I think a lot of tools should support json as well as plain text. Probably the latter by default, and the former with a "-o json" or similar option. I'm fine with wc giving me `5`, I'd prefer that to `{ "characters": 5 }`.

anal_reactor · 2024-10-29T08:42:07 1730191327

True, but this would be immensely difficult to pull off, because how do you convince other people to write programs that produce actual working JSON?

nly · 2024-10-29T09:33:58 1730194438

The primary purpose of command line program output is to convey information to a human, not to other programs.

Command line scripting is supposed to be adhoc and hack.

consteval · 2024-10-29T13:38:57 1730209137

There are exchange formats that are well-defined enough to be useful to many computers while also being readable enough to be traversed by human eyes. There's no reason to everything ad-hoc, you don't get much by that. You also control the shell itself - there's no reason you can't display object representations in a pretty way.

mdavid626 · 2024-10-29T09:39:23 1730194763

I disagree that it supposed to be adhoc and hack. Look at PowerShell.

anthk · 2024-10-29T12:54:36 1730206476

That under limited OSes such as DOS. Under Unix, piping has been the philosophy.

matrss · 2024-10-29T11:11:03 1730200263

JSON itself is bad for a streaming interface, as is common with CLI applications. You can't easily consume a JSON array without first reading it in its entirety. JSONL would be a better fit.

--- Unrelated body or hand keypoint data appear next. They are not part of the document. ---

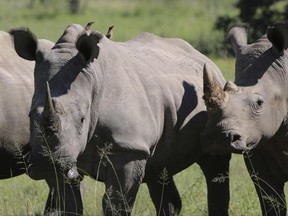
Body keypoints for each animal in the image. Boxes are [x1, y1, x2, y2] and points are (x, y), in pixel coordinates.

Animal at [11, 23, 231, 216]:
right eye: (29, 116)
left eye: (82, 119)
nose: (46, 165)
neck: (94, 80)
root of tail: (203, 57)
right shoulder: (68, 157)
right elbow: (69, 206)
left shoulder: (129, 149)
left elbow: (116, 204)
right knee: (160, 169)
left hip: (216, 99)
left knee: (215, 164)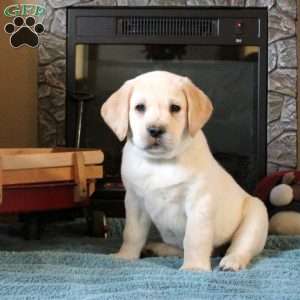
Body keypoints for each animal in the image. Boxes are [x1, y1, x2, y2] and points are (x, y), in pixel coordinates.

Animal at [100, 71, 268, 272]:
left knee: (241, 246)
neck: (160, 163)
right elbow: (132, 233)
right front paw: (125, 256)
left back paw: (232, 261)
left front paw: (194, 267)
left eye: (175, 108)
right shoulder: (135, 201)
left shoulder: (199, 203)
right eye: (140, 107)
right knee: (179, 248)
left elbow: (194, 238)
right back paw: (157, 248)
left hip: (256, 215)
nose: (155, 130)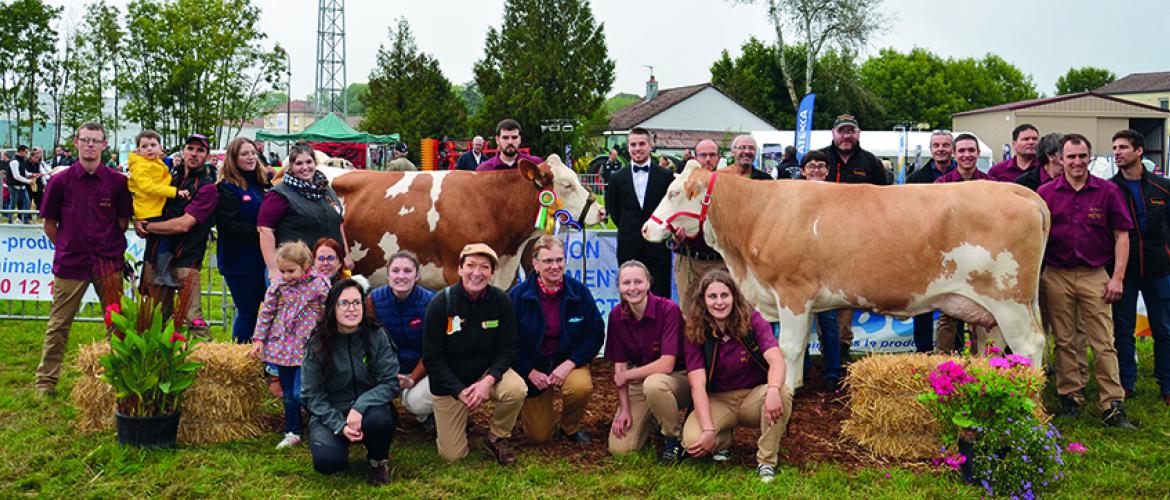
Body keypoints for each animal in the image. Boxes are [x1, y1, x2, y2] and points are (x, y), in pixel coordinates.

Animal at [641, 162, 1053, 388]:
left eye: (674, 192)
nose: (647, 229)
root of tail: (1018, 192)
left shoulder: (792, 292)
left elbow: (789, 347)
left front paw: (784, 393)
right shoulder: (802, 300)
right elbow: (800, 347)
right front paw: (797, 384)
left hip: (1010, 300)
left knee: (1030, 346)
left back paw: (1030, 401)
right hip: (998, 307)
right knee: (1001, 349)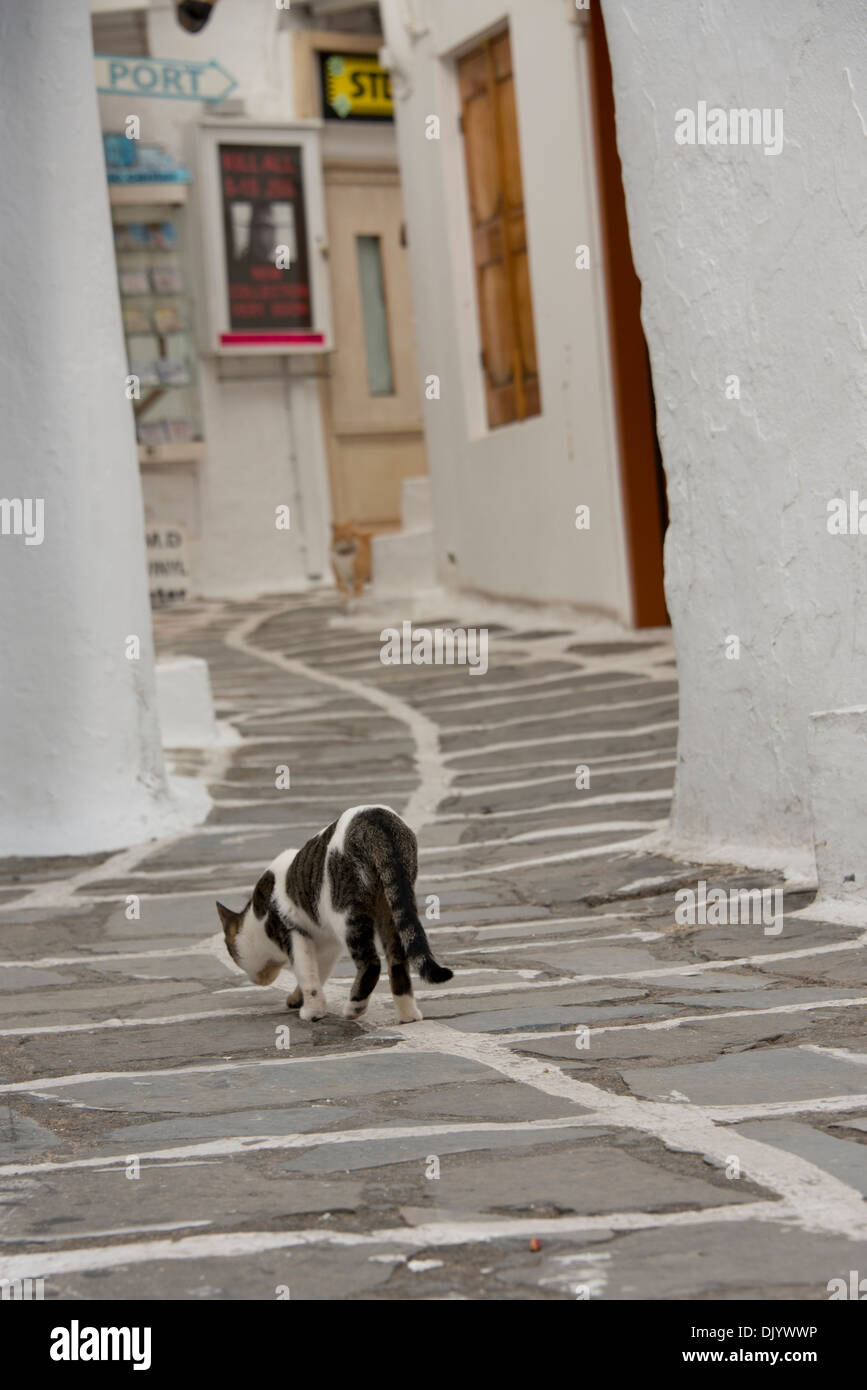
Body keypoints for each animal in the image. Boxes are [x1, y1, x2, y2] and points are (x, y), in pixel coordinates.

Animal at [215, 806, 452, 1023]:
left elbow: (307, 974)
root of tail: (377, 819)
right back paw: (408, 1015)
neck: (257, 918)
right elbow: (317, 973)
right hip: (392, 907)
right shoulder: (327, 945)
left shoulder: (292, 930)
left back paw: (354, 1008)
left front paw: (312, 1012)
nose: (256, 980)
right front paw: (299, 999)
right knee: (398, 962)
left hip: (347, 913)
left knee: (371, 964)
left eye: (232, 954)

But then, how well would it work for ad-hoc usage, which is probably one of the biggest uses of shells?

pif · 2024-10-29T09:57:16 1730195836

> The main problem is using text as a common format between different applications.

If you can't get the immensity of the cleverness of Unix foundations, you should not talk about them.

That idea is what made it possible for you to type that sentence in the first place.